Records contained in a dataset:
::::::::::

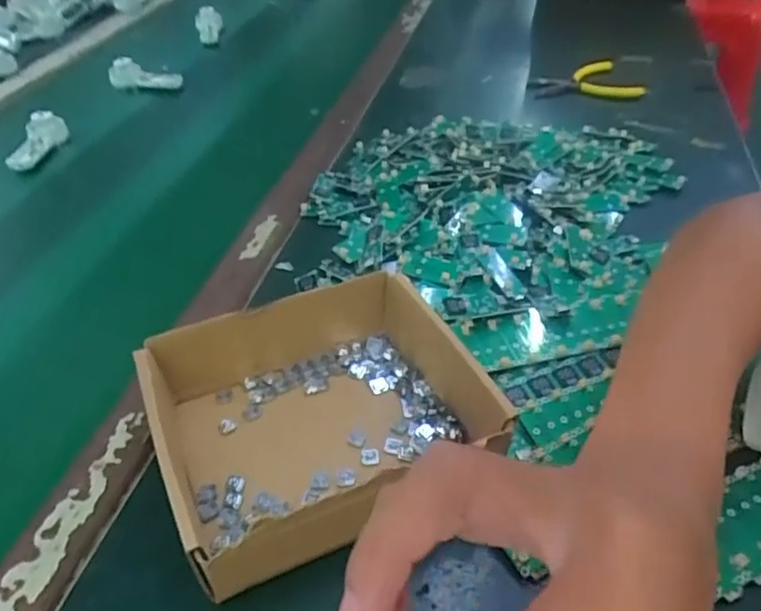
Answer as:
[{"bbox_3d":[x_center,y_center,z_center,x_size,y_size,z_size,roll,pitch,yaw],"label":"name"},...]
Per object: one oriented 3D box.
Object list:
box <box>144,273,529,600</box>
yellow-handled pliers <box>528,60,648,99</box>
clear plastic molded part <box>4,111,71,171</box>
[{"bbox_3d":[-0.035,0.057,0.347,0.162,0.050,0.143,-20,45,-19],"label":"box"},{"bbox_3d":[0.241,-0.272,0.756,0.124,0.012,0.093,1,42,3],"label":"yellow-handled pliers"},{"bbox_3d":[-0.360,-0.167,0.656,0.027,0.029,0.079,10,55,13],"label":"clear plastic molded part"}]

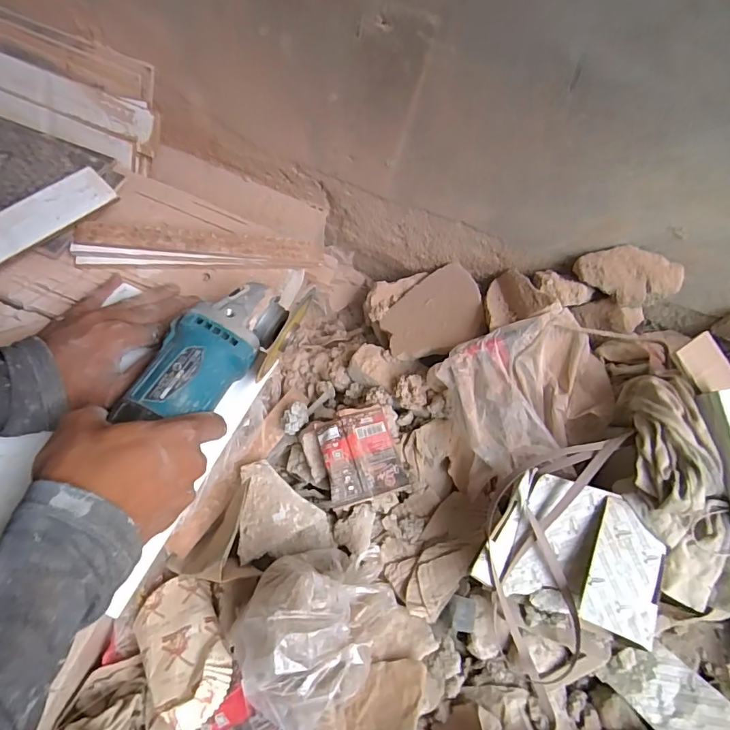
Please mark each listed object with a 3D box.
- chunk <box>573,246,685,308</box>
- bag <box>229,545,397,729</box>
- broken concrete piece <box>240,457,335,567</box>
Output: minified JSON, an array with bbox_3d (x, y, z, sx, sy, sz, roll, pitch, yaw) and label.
[{"bbox_3d":[0.312,-0.107,0.565,0.109,0.051,0.043,22,63,8],"label":"chunk"},{"bbox_3d":[-0.048,0.236,0.438,0.122,0.105,0.165,31,61,5],"label":"bag"},{"bbox_3d":[-0.097,0.166,0.558,0.100,0.022,0.108,-6,65,-14],"label":"broken concrete piece"}]

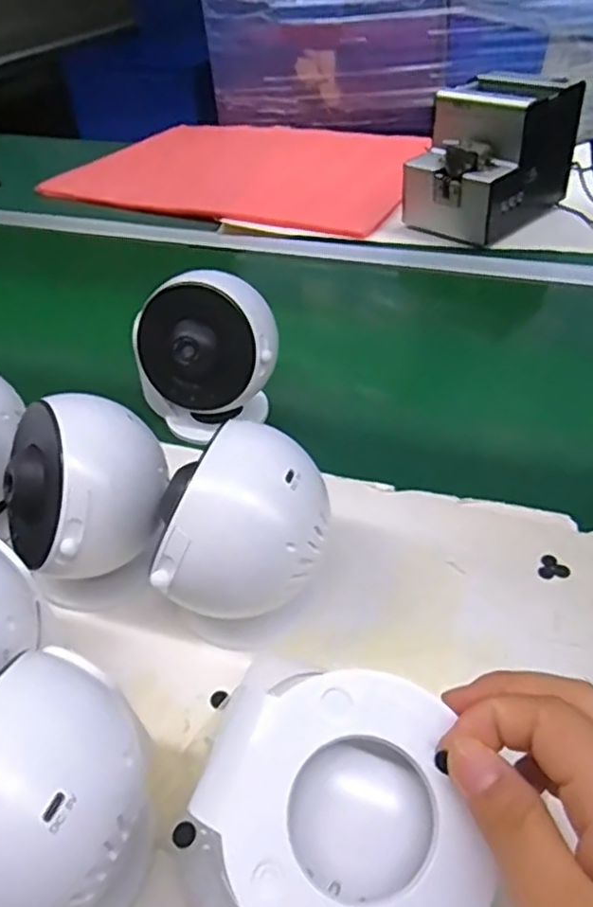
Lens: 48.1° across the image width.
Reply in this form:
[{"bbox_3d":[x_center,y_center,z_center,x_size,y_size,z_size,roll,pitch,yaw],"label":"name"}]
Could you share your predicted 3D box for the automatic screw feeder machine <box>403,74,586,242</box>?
[{"bbox_3d":[0.237,-0.360,0.815,0.135,0.149,0.192,29,50,30],"label":"automatic screw feeder machine"}]

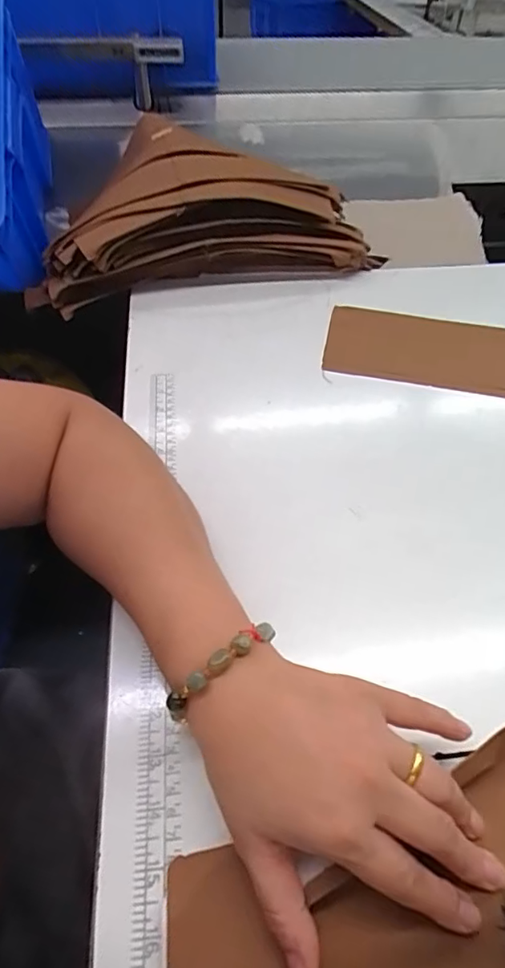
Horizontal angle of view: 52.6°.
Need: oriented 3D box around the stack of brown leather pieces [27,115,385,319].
[{"bbox_3d":[-0.083,-0.336,0.617,0.396,0.097,0.269,-15,53,-13],"label":"stack of brown leather pieces"}]

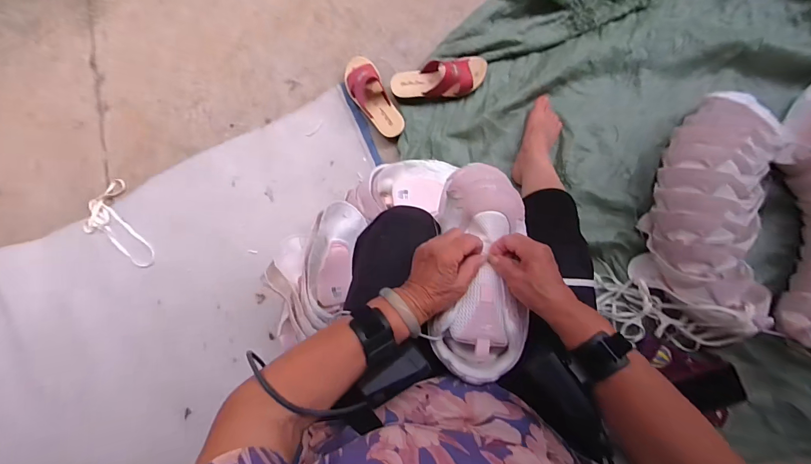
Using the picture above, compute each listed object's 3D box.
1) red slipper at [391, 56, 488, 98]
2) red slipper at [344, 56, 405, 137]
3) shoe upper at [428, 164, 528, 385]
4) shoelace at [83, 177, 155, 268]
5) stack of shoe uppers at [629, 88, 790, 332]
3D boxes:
[{"bbox_3d":[0.082,-0.371,0.898,0.233,0.064,0.087,-10,83,4],"label":"red slipper"},{"bbox_3d":[-0.084,-0.332,0.906,0.085,0.076,0.233,-26,82,2],"label":"red slipper"},{"bbox_3d":[0.098,0.045,0.485,0.114,0.062,0.274,2,76,5],"label":"shoe upper"},{"bbox_3d":[-0.744,-0.006,0.967,0.138,0.014,0.249,-33,82,1],"label":"shoelace"},{"bbox_3d":[0.635,-0.039,0.757,0.226,0.196,0.441,16,89,4],"label":"stack of shoe uppers"}]

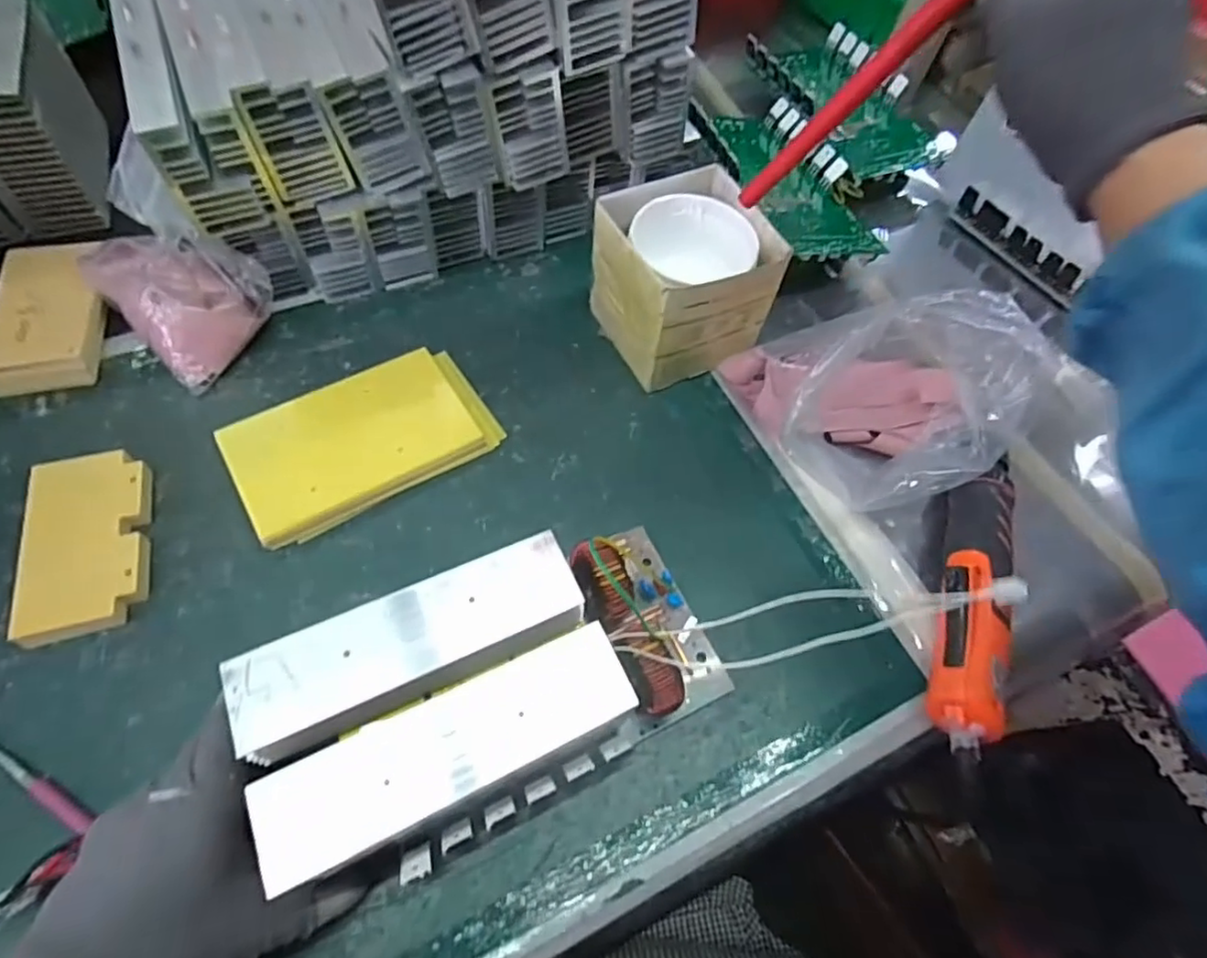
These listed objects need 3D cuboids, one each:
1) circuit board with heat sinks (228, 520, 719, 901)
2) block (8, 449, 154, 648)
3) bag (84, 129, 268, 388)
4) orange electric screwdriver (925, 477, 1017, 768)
[{"bbox_3d":[-0.048,0.110,0.336,0.236,0.094,0.116,-24,68,-15],"label":"circuit board with heat sinks"},{"bbox_3d":[-0.326,0.042,0.388,0.069,0.017,0.114,-13,64,-13],"label":"block"},{"bbox_3d":[-0.317,-0.158,0.449,0.135,0.107,0.099,42,66,16],"label":"bag"},{"bbox_3d":[0.235,0.079,0.396,0.043,0.051,0.187,22,62,6],"label":"orange electric screwdriver"}]

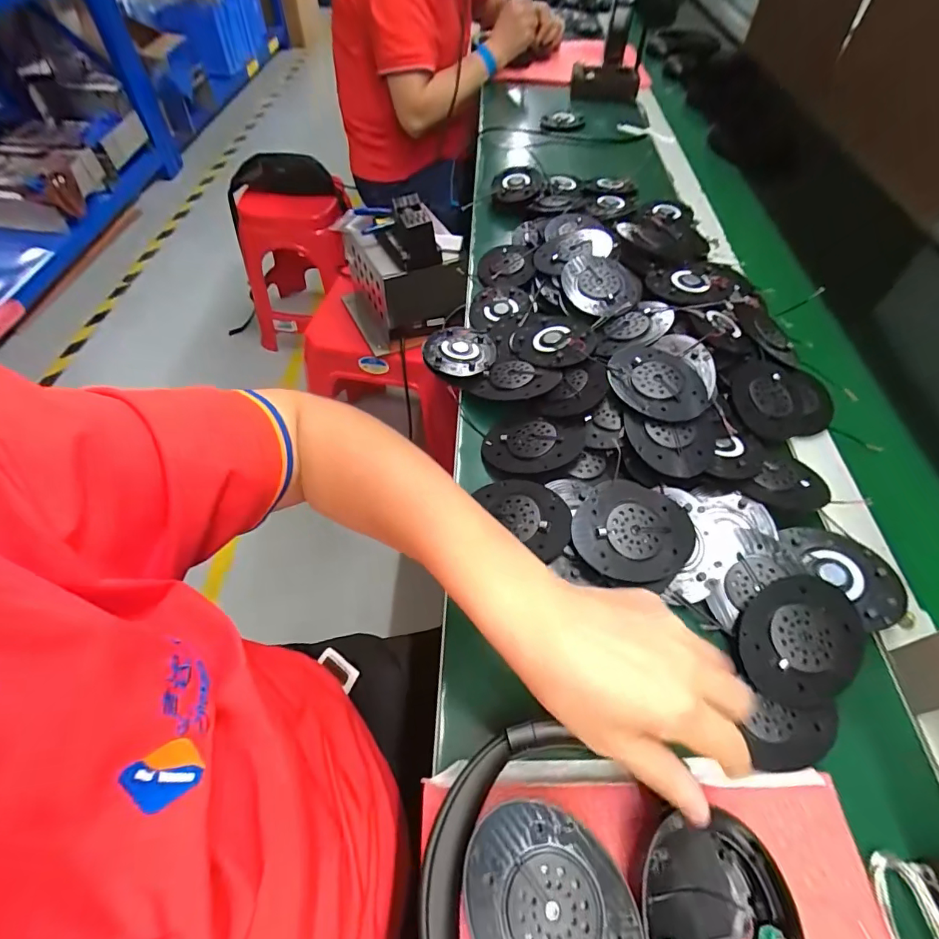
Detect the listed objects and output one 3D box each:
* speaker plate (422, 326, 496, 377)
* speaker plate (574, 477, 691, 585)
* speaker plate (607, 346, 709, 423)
[{"bbox_3d":[-0.008,-0.120,0.475,0.065,0.014,0.074,12,55,6],"label":"speaker plate"},{"bbox_3d":[0.119,0.044,0.347,0.076,0.011,0.077,1,55,-2],"label":"speaker plate"},{"bbox_3d":[0.155,-0.074,0.405,0.075,0.009,0.084,-17,55,-3],"label":"speaker plate"}]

::::::::::

#### Work to complete:
List all lines above in which the string "objects" appears.

#### Your response:
These listed objects need 3D cuboids, one each:
Detect the listed objects and output one 3D box each:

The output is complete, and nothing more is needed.